**Source extract**:

================

Module S: Deportations, Selections, Mass Murder: The Treatment of Soviet POWs in the Concentration Camps
This seminar is suitable for all kinds of groups, including groups of adults (especially members of the armed forces) as well as school classes from the 10th grade up and vocational school classes
Themes and goals
There is a consensus among historians that the treatment of Soviet POWs by the Nazi regime was criminal – also because of its extraordinary dimensions. The soldiers of the Red Army were victims of mass killings, starvation, deportation, selection, concentration camp imprisonment and forced labour. They belong to what since the 1980s has been called the “forgotten victims”. While this group also included Italian military internees (IMIs) in Germany, the Soviet POWs were the majority. And yet so few know about these victims except for a handful of experts. In terms of research, it was Christian Streit’s study Keine Kameraden (No Comrades) from 1978 that conclusively established Soviet POWs as the second largest group of victims of Nazi mass crimes after European Jews. Between 22 June 1941 and the end of the war, roughly 5.7 million Red Army soldiers were taken prisoner by the Germans. Of these, about 3,300,000 (or 57.5%) died. The extent of this crime is made even more apparent when compared to the roughly 232,000 British and American POWS, of which 8,348 (3.5%) died. Epidemics of dysentery and typhus and other diseases broke out in the camps where the Soviet POWs were imprisoned as early as August 1941. While there were 361,000 Soviet POWs in camps of the German General Government in the autumn of 1941, 85% of them had died by April 1942. In all, roughly two million Soviet POWs had died by February 1942.

================

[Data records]
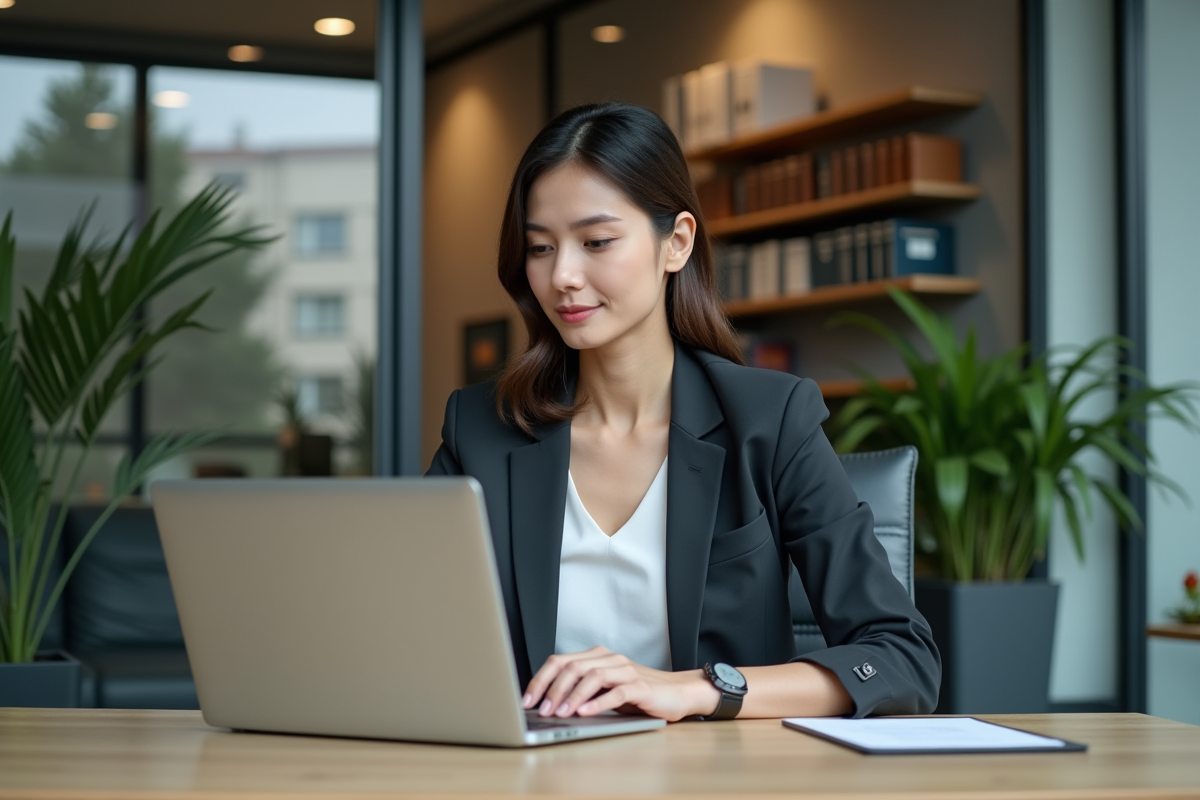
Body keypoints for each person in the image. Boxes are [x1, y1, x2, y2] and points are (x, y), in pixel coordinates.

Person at [427, 102, 940, 722]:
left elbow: (902, 659)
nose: (562, 275)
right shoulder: (482, 429)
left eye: (596, 242)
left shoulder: (768, 421)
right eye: (540, 248)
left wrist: (695, 689)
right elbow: (404, 632)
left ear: (676, 244)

================

Continue the seminar text on the treatment of Soviet POWs from the point where it stops.

**Answer section**:
These mass crimes are little known in German society, even today. The fate of the Soviet POWs is thus often overlooked in teaching materials and curricula in schools as well as in the German culture of remembrance – even at sites where Soviet POWs were imprisoned and killed during the Nazi era. In this seminar, participants learn about these crimes and talk about the reasons why these particular victims of Nazi crimes still have not received the attention they deserve to this day. The following issues are explored: What role did Nazi ideology play as a basis for these mass crimes? How were the political and military leaders’ orders to commit crimes communicated to lower-level personal, and how were these ultimately carried out? Who were responsible? What chances to act differently did those who did not want to participate in crimes have – who resisted and under what conditions? How did German post-war society deal with these crimes after 1945?
During the seminar, we explore those parts of the grounds and exhibitions of the Neuengamme Concentration Camp Memorial that relate to this topic. The seminar can be booked for one, two or several days and can serve as an addendum to the module Criminal Behaviour within the Wehrmacht under the Nazis (module R).